> [TRY IT]: Where a line below holds the string "would", that line goes into the answer.

(Page images and extracted text)
Segment Open

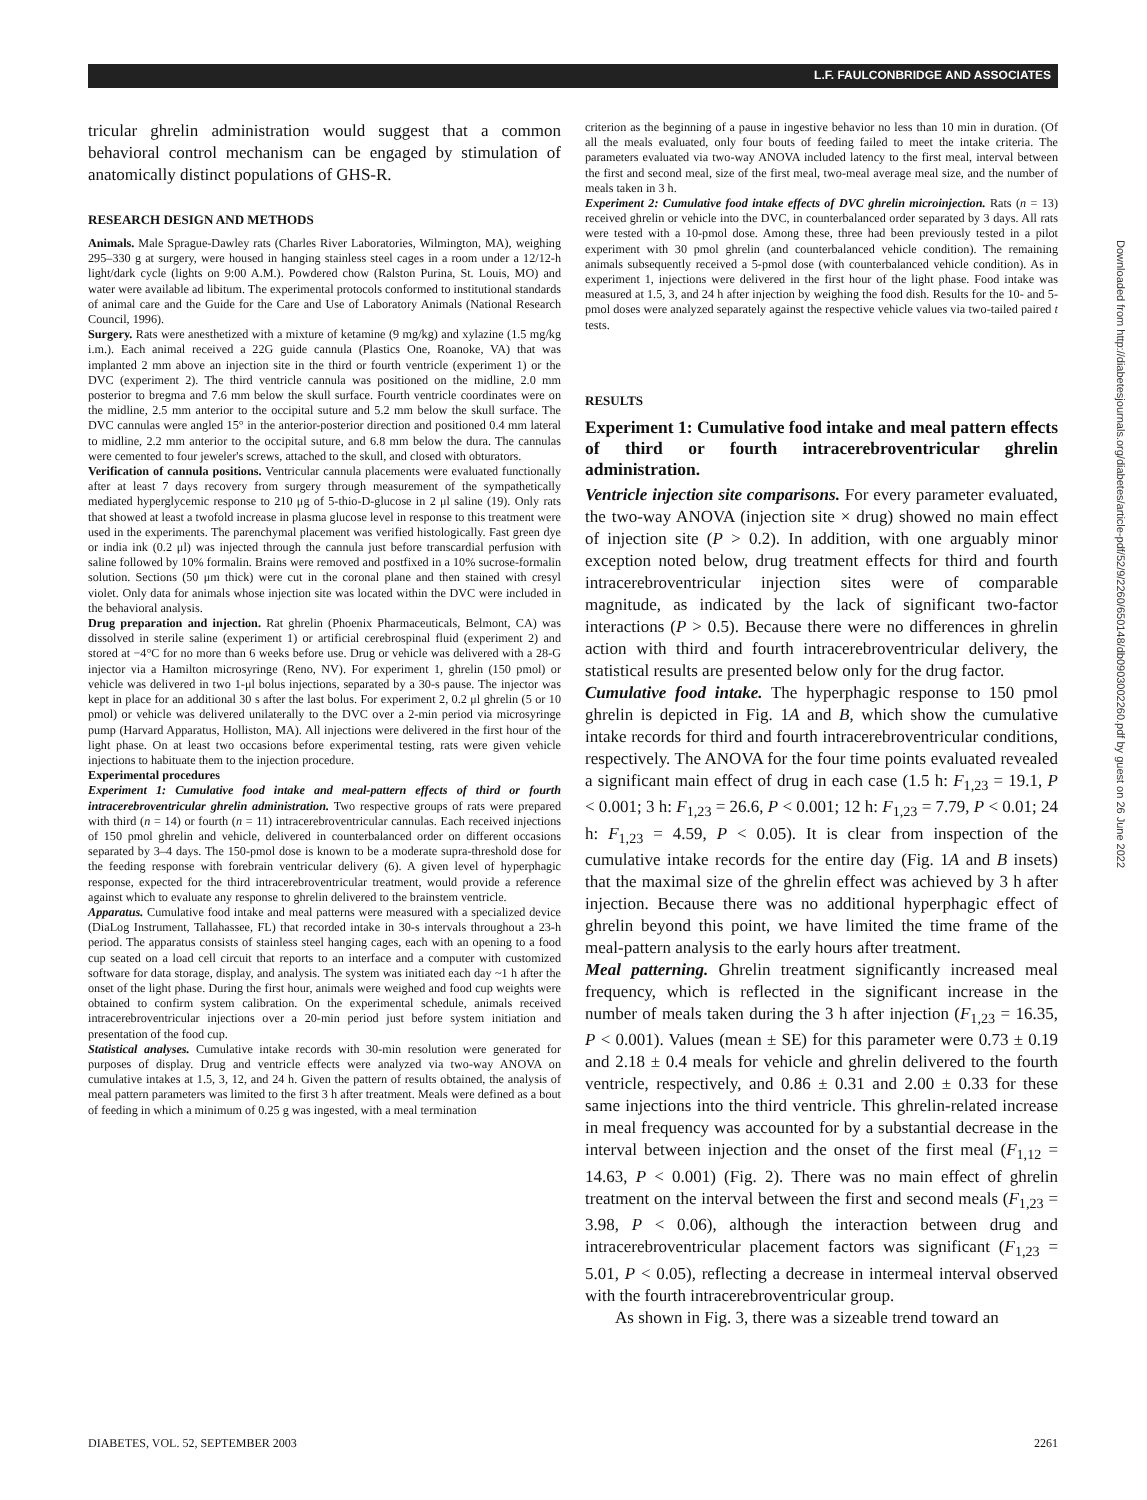L.F. FAULCONBRIDGE AND ASSOCIATES
tricular ghrelin administration would suggest that a common behavioral control mechanism can be engaged by stimulation of anatomically distinct populations of GHS-R.
RESEARCH DESIGN AND METHODS
Animals. Male Sprague-Dawley rats (Charles River Laboratories, Wilmington, MA), weighing 295–330 g at surgery, were housed in hanging stainless steel cages in a room under a 12/12-h light/dark cycle (lights on 9:00 A.M.). Powdered chow (Ralston Purina, St. Louis, MO) and water were available ad libitum. The experimental protocols conformed to institutional standards of animal care and the Guide for the Care and Use of Laboratory Animals (National Research Council, 1996).
Surgery. Rats were anesthetized with a mixture of ketamine (9 mg/kg) and xylazine (1.5 mg/kg i.m.). Each animal received a 22G guide cannula (Plastics One, Roanoke, VA) that was implanted 2 mm above an injection site in the third or fourth ventricle (experiment 1) or the DVC (experiment 2). The third ventricle cannula was positioned on the midline, 2.0 mm posterior to bregma and 7.6 mm below the skull surface. Fourth ventricle coordinates were on the midline, 2.5 mm anterior to the occipital suture and 5.2 mm below the skull surface. The DVC cannulas were angled 15° in the anterior-posterior direction and positioned 0.4 mm lateral to midline, 2.2 mm anterior to the occipital suture, and 6.8 mm below the dura. The cannulas were cemented to four jeweler's screws, attached to the skull, and closed with obturators.
Verification of cannula positions. Ventricular cannula placements were evaluated functionally after at least 7 days recovery from surgery through measurement of the sympathetically mediated hyperglycemic response to 210 μg of 5-thio-D-glucose in 2 μl saline (19). Only rats that showed at least a twofold increase in plasma glucose level in response to this treatment were used in the experiments. The parenchymal placement was verified histologically. Fast green dye or india ink (0.2 μl) was injected through the cannula just before transcardial perfusion with saline followed by 10% formalin. Brains were removed and postfixed in a 10% sucrose-formalin solution. Sections (50 μm thick) were cut in the coronal plane and then stained with cresyl violet. Only data for animals whose injection site was located within the DVC were included in the behavioral analysis.
Drug preparation and injection. Rat ghrelin (Phoenix Pharmaceuticals, Belmont, CA) was dissolved in sterile saline (experiment 1) or artificial cerebrospinal fluid (experiment 2) and stored at −4°C for no more than 6 weeks before use. Drug or vehicle was delivered with a 28-G injector via a Hamilton microsyringe (Reno, NV). For experiment 1, ghrelin (150 pmol) or vehicle was delivered in two 1-μl bolus injections, separated by a 30-s pause. The injector was kept in place for an additional 30 s after the last bolus. For experiment 2, 0.2 μl ghrelin (5 or 10 pmol) or vehicle was delivered unilaterally to the DVC over a 2-min period via microsyringe pump (Harvard Apparatus, Holliston, MA). All injections were delivered in the first hour of the light phase. On at least two occasions before experimental testing, rats were given vehicle injections to habituate them to the injection procedure.
Experimental procedures
Experiment 1: Cumulative food intake and meal-pattern effects of third or fourth intracerebroventricular ghrelin administration. Two respective groups of rats were prepared with third (n = 14) or fourth (n = 11) intracerebroventricular cannulas. Each received injections of 150 pmol ghrelin and vehicle, delivered in counterbalanced order on different occasions separated by 3–4 days. The 150-pmol dose is known to be a moderate supra-threshold dose for the feeding response with forebrain ventricular delivery (6). A given level of hyperphagic response, expected for the third intracerebroventricular treatment, would provide a reference against which to evaluate any response to ghrelin delivered to the brainstem ventricle.
Apparatus. Cumulative food intake and meal patterns were measured with a specialized device (DiaLog Instrument, Tallahassee, FL) that recorded intake in 30-s intervals throughout a 23-h period. The apparatus consists of stainless steel hanging cages, each with an opening to a food cup seated on a load cell circuit that reports to an interface and a computer with customized software for data storage, display, and analysis. The system was initiated each day ~1 h after the onset of the light phase. During the first hour, animals were weighed and food cup weights were obtained to confirm system calibration. On the experimental schedule, animals received intracerebroventricular injections over a 20-min period just before system initiation and presentation of the food cup.
Statistical analyses. Cumulative intake records with 30-min resolution were generated for purposes of display. Drug and ventricle effects were analyzed via two-way ANOVA on cumulative intakes at 1.5, 3, 12, and 24 h. Given the pattern of results obtained, the analysis of meal pattern parameters was limited to the first 3 h after treatment. Meals were defined as a bout of feeding in which a minimum of 0.25 g was ingested, with a meal termination
criterion as the beginning of a pause in ingestive behavior no less than 10 min in duration. (Of all the meals evaluated, only four bouts of feeding failed to meet the intake criteria. The parameters evaluated via two-way ANOVA included latency to the first meal, interval between the first and second meal, size of the first meal, two-meal average meal size, and the number of meals taken in 3 h.
Experiment 2: Cumulative food intake effects of DVC ghrelin microinjection. Rats (n = 13) received ghrelin or vehicle into the DVC, in counterbalanced order separated by 3 days. All rats were tested with a 10-pmol dose. Among these, three had been previously tested in a pilot experiment with 30 pmol ghrelin (and counterbalanced vehicle condition). The remaining animals subsequently received a 5-pmol dose (with counterbalanced vehicle condition). As in experiment 1, injections were delivered in the first hour of the light phase. Food intake was measured at 1.5, 3, and 24 h after injection by weighing the food dish. Results for the 10- and 5-pmol doses were analyzed separately against the respective vehicle values via two-tailed paired t tests.
RESULTS
Experiment 1: Cumulative food intake and meal pattern effects of third or fourth intracerebroventricular ghrelin administration.
Ventricle injection site comparisons. For every parameter evaluated, the two-way ANOVA (injection site × drug) showed no main effect of injection site (P > 0.2). In addition, with one arguably minor exception noted below, drug treatment effects for third and fourth intracerebroventricular injection sites were of comparable magnitude, as indicated by the lack of significant two-factor interactions (P > 0.5). Because there were no differences in ghrelin action with third and fourth intracerebroventricular delivery, the statistical results are presented below only for the drug factor.
Cumulative food intake. The hyperphagic response to 150 pmol ghrelin is depicted in Fig. 1A and B, which show the cumulative intake records for third and fourth intracerebroventricular conditions, respectively. The ANOVA for the four time points evaluated revealed a significant main effect of drug in each case (1.5 h: F<sub>1,23</sub> = 19.1, P < 0.001; 3 h: F<sub>1,23</sub> = 26.6, P < 0.001; 12 h: F<sub>1,23</sub> = 7.79, P < 0.01; 24 h: F<sub>1,23</sub> = 4.59, P < 0.05). It is clear from inspection of the cumulative intake records for the entire day (Fig. 1A and B insets) that the maximal size of the ghrelin effect was achieved by 3 h after injection. Because there was no additional hyperphagic effect of ghrelin beyond this point, we have limited the time frame of the meal-pattern analysis to the early hours after treatment.
Meal patterning. Ghrelin treatment significantly increased meal frequency, which is reflected in the significant increase in the number of meals taken during the 3 h after injection (F<sub>1,23</sub> = 16.35, P < 0.001). Values (mean ± SE) for this parameter were 0.73 ± 0.19 and 2.18 ± 0.4 meals for vehicle and ghrelin delivered to the fourth ventricle, respectively, and 0.86 ± 0.31 and 2.00 ± 0.33 for these same injections into the third ventricle. This ghrelin-related increase in meal frequency was accounted for by a substantial decrease in the interval between injection and the onset of the first meal (F<sub>1,12</sub> = 14.63, P < 0.001) (Fig. 2). There was no main effect of ghrelin treatment on the interval between the first and second meals (F<sub>1,23</sub> = 3.98, P < 0.06), although the interaction between drug and intracerebroventricular placement factors was significant (F<sub>1,23</sub> = 5.01, P < 0.05), reflecting a decrease in intermeal interval observed with the fourth intracerebroventricular group.
As shown in Fig. 3, there was a sizeable trend toward an
Downloaded from http://diabetesjournals.org/diabetes/article-pdf/52/9/2260/650148/db0903002260.pdf by guest on 26 June 2022
DIABETES, VOL. 52, SEPTEMBER 2003 2261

Segment Closed

> [EXERCISE RESPONSE]:
tricular ghrelin administration would suggest that a common behavioral control mechanism can be engaged by stimulation of anatomically distinct populations of GHS-R.
Experiment 1: Cumulative food intake and meal-pattern effects of third or fourth intracerebroventricular ghrelin administration. Two respective groups of rats were prepared with third (n = 14) or fourth (n = 11) intracerebroventricular cannulas. Each received injections of 150 pmol ghrelin and vehicle, delivered in counterbalanced order on different occasions separated by 3–4 days. The 150-pmol dose is known to be a moderate supra-threshold dose for the feeding response with forebrain ventricular delivery (6). A given level of hyperphagic response, expected for the third intracerebroventricular treatment, would provide a reference against which to evaluate any response to ghrelin delivered to the brainstem ventricle.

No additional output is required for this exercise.